News South Africa

Cosatu condemns Pick n Pay's planned retrenchments

The Congress of SA Trade Unions (Cosatu) said today, Thursday 7 July 2011, that it was shocked by the announcement by retailer Pick n Pay on Wednesday that it was contemplating the retrenchment of about 3137 workers.

Pick n Pay, which employs 36 673 people, said the decision was made in the face of major problems confronting the company in respect of declining profitability and the loss of market share.

Operations director Neal Quirk said that the company had issued the South Africa Commercial, Catering and Allied Workers Union (Saccawu) with a letter in accordance with the Labour Relations Act.

"We have requested confirmation of meeting dates in order for us to consult with Saccawu," he said.

Cosatu said it would back any action that its affiliate Saccawu took to save jobs, and said it believed the move was a response to the threat posed by the takeover of Massmart (MSM) by US giant Wal-Mart.

"We predicted that this would lead to retrenchments in other retail companies, as they struggle to compete with this global giant in the retail sector, and Pick n Pay is proving us to have been right," Cosatu said.

However, analysts believe that Pick n Pay's announcement has very little to do with the Massmart/Wal-Mart deal and more to do with the re-engineering of the group as it tries to curb its "ludicrously high" cost base.

Pick n Pay's annual report puts salaries, wages and other benefits at 4.3 billion rand.

"They've been the best payers in the industry, with the best benefits.
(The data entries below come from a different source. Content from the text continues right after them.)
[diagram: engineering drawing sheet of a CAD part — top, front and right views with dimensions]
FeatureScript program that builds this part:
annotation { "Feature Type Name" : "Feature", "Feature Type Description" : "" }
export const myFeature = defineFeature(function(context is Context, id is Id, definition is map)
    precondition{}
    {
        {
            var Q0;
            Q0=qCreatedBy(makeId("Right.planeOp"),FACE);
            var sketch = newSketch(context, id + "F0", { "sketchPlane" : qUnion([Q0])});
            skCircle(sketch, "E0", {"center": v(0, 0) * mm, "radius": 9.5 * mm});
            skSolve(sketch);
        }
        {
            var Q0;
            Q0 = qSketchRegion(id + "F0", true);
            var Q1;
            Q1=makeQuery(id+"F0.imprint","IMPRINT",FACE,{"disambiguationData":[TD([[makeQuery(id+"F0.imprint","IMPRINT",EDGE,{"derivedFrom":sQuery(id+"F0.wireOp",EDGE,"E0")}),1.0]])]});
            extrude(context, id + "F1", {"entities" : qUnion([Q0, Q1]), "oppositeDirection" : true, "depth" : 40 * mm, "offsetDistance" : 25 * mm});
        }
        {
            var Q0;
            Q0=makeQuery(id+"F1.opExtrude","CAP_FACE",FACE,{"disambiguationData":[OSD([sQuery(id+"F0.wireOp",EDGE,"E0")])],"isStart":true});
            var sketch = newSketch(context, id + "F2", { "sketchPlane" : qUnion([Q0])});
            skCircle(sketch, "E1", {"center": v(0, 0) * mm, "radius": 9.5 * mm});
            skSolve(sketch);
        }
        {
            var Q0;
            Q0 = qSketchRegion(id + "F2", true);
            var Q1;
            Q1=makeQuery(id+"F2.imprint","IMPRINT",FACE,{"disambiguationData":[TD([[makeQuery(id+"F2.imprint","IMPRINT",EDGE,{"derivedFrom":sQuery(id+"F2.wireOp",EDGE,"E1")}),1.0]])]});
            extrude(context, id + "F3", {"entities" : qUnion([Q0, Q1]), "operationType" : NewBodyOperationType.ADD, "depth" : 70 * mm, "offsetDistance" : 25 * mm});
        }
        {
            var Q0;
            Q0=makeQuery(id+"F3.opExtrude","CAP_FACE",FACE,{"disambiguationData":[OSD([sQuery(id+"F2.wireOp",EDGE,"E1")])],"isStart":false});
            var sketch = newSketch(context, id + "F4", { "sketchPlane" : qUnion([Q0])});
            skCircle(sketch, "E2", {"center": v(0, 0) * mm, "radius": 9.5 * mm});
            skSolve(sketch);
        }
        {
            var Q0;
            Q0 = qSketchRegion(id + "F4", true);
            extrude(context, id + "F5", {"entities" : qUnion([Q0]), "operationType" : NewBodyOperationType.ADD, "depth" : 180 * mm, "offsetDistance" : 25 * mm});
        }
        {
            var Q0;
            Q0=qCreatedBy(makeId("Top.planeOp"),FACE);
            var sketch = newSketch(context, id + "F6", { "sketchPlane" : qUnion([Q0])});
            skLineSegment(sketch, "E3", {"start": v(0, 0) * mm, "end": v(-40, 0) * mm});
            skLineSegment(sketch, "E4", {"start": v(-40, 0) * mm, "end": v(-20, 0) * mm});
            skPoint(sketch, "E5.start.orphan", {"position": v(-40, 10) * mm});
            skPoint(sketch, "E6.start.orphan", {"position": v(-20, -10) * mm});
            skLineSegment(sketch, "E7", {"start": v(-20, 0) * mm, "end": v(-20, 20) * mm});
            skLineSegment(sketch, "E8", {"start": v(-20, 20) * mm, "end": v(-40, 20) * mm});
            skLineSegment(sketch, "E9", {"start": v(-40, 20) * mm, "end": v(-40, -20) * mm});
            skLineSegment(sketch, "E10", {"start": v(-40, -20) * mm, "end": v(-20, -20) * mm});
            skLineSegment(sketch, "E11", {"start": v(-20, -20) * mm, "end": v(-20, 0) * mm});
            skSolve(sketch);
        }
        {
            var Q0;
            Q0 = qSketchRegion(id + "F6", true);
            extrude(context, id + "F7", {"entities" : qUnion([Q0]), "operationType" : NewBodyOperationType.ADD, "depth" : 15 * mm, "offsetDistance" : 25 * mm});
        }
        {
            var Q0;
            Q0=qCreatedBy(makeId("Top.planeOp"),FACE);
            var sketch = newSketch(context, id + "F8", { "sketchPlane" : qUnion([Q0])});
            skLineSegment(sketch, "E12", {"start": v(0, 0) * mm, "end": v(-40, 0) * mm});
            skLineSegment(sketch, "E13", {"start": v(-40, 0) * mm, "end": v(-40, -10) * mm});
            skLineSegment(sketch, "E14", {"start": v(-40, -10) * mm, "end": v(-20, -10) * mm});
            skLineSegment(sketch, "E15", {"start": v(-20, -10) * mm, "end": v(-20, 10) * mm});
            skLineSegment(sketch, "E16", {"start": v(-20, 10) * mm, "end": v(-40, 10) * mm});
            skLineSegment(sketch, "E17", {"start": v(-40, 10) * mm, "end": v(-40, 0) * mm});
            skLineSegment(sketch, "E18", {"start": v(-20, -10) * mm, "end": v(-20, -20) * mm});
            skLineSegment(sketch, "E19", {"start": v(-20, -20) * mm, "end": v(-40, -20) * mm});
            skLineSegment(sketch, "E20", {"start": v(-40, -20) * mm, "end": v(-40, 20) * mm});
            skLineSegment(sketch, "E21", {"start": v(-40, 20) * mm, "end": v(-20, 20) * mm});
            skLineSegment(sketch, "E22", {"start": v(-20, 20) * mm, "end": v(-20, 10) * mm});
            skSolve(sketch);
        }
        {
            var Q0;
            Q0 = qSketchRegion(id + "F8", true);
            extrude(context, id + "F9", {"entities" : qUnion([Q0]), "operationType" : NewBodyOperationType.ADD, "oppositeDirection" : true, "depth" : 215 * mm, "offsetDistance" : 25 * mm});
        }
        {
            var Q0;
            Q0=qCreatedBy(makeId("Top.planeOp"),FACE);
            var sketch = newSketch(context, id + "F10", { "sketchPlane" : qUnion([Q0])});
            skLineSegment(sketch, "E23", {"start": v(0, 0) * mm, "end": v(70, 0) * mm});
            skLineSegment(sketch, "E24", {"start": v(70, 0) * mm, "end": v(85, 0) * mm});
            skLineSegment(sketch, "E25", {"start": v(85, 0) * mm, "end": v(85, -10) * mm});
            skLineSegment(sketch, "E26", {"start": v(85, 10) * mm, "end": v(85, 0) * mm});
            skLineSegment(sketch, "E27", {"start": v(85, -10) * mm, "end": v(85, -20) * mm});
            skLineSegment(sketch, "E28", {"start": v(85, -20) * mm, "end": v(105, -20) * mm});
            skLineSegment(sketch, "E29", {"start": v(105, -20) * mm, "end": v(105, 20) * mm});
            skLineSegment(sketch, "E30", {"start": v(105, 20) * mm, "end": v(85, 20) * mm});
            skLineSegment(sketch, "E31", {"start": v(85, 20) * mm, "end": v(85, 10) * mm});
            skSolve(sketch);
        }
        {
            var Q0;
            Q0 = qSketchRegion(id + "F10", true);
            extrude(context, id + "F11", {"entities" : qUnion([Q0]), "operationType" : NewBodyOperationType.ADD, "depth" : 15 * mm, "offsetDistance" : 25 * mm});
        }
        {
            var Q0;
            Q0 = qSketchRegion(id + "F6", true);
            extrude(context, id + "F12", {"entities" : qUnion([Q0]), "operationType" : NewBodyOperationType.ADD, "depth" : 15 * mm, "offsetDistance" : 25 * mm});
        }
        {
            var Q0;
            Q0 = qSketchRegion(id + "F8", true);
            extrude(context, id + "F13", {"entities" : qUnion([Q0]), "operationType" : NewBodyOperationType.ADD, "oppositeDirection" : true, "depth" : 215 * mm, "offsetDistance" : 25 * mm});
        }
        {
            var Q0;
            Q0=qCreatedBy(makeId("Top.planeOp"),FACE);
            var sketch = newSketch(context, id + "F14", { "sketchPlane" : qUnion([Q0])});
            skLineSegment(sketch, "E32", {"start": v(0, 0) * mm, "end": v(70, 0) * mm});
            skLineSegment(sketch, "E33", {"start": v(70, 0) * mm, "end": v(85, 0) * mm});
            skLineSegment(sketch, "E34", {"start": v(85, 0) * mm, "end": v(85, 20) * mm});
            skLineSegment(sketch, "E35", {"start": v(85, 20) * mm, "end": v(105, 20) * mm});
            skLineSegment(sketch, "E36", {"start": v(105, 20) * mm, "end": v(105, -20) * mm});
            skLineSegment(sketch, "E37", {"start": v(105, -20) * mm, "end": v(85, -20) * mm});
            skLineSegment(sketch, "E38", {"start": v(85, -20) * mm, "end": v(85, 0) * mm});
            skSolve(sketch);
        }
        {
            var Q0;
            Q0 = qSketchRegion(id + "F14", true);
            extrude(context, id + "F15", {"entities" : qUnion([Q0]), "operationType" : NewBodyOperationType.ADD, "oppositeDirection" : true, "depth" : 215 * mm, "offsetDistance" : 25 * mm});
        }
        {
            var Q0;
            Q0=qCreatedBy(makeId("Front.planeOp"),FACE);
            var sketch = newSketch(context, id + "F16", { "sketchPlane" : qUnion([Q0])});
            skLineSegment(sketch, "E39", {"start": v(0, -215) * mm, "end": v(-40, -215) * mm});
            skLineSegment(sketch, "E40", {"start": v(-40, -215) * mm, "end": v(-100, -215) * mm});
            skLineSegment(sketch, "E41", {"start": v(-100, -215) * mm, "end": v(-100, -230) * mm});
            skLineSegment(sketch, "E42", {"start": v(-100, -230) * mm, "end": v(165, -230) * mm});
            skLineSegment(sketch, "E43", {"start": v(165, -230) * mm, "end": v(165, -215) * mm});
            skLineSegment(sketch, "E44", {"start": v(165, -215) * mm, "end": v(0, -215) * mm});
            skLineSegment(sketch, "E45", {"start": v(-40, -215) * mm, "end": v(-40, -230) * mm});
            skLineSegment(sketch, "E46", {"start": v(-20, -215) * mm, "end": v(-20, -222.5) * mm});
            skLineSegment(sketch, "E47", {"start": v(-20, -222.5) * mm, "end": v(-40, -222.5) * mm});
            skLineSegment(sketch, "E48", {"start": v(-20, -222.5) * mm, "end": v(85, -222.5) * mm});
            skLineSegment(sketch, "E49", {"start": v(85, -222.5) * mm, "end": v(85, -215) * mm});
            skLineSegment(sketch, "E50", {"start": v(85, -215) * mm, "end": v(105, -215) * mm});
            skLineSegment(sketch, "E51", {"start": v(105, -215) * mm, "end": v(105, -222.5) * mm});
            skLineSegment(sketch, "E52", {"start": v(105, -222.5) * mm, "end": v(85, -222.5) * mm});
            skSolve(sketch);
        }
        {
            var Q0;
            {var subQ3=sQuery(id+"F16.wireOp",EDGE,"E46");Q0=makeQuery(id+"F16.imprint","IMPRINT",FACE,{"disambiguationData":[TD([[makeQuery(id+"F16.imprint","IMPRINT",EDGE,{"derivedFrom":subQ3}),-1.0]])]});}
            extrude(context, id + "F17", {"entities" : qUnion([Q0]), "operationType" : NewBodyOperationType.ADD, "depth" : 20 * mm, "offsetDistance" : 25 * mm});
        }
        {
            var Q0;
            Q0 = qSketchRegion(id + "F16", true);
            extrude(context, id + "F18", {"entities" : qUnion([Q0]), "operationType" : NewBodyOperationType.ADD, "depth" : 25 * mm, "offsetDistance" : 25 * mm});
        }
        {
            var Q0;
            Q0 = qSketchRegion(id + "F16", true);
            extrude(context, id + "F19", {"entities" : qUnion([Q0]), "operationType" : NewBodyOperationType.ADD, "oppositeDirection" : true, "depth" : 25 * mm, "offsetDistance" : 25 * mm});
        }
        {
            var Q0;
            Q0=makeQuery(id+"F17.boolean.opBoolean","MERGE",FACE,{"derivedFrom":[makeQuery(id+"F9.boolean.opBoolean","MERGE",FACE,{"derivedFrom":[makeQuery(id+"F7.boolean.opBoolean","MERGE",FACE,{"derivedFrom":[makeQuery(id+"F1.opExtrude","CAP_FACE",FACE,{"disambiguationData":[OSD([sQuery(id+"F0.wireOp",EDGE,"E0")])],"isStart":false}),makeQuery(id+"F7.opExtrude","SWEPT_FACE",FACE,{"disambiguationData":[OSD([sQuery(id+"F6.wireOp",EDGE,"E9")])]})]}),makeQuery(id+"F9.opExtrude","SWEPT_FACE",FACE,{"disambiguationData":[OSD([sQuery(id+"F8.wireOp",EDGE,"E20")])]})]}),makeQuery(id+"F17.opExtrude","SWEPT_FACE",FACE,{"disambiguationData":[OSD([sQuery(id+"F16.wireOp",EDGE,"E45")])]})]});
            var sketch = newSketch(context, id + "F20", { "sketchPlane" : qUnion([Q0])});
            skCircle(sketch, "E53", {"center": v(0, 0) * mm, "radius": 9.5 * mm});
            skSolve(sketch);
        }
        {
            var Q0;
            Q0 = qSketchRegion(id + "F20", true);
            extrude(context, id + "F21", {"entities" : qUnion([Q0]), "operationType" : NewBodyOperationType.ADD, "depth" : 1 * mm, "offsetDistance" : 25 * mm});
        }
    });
So it must have hit really hard for them to do this," Absa Investment analyst Chris Gilmour told I-Net Bridge/BusinessLIVE.

Once the leader of the South African retail pack, Pick n Pay has increasingly come under fire for its industrial action issues and lagged growth and the group has found itself playing catch-up to rivals Shoprite (SHP) and Woolworths (WHL) after a series of errors made by the group over the past few years.

"A lot of what's happening with Pick n Pay is the culmination of a confluence of strategic errors that opened the door for Massmart - entering Australia, not concentrating on general merchandise in their hypermarkets, not putting in centralised distribution timeously and not keeping ahead of the pack with IT," Gilmour added.